Can you extract every line in the rows below that contains the word "Loafer"?

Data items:
^^^^^^^^
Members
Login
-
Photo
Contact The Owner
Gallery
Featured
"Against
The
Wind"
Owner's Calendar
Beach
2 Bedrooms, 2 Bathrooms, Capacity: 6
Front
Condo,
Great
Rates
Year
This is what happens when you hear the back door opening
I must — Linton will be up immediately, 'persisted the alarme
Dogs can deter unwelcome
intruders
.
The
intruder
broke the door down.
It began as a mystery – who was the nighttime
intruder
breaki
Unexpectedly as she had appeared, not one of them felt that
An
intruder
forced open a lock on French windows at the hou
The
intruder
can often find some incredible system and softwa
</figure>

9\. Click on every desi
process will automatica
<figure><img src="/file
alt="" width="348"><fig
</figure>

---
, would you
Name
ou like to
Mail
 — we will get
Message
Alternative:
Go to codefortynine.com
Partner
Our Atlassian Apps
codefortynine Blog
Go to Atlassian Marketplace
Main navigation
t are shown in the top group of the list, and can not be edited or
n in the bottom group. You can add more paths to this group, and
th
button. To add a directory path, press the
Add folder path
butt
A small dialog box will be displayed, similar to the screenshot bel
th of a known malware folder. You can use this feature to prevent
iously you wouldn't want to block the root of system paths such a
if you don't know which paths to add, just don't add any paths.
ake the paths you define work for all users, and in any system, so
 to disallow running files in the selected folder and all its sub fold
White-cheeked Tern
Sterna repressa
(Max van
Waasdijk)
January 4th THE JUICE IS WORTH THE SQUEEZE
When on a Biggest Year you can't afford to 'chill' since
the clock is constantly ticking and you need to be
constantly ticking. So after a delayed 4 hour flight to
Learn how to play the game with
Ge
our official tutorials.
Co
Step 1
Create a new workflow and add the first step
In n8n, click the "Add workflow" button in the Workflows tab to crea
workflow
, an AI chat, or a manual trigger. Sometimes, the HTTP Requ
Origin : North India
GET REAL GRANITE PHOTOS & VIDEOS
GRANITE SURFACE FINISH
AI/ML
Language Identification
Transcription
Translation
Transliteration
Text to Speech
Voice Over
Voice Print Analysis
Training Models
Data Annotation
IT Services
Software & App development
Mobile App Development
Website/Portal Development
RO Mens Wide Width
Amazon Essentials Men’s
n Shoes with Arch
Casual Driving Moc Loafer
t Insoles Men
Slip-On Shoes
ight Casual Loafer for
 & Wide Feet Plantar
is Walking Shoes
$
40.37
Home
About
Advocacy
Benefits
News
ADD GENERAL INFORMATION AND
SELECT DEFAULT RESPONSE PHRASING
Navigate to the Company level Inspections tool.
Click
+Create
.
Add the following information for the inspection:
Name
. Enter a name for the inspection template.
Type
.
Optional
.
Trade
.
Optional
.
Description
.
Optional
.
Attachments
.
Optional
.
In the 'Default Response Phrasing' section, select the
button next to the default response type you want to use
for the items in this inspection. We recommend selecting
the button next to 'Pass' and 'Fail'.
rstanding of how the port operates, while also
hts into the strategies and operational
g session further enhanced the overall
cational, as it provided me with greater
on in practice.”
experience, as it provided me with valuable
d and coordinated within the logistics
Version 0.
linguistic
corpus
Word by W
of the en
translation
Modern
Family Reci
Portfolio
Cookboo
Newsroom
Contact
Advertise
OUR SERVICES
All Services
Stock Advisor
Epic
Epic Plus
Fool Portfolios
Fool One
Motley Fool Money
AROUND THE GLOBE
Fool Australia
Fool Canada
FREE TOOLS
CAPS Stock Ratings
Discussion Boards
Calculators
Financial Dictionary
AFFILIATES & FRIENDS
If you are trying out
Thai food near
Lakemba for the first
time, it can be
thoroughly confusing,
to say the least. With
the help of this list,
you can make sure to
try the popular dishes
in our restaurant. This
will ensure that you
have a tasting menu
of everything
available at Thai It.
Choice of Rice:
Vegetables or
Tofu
^^^^^^^^
Written reply:
Casual Driving Moc Loafer
ight Casual Loafer for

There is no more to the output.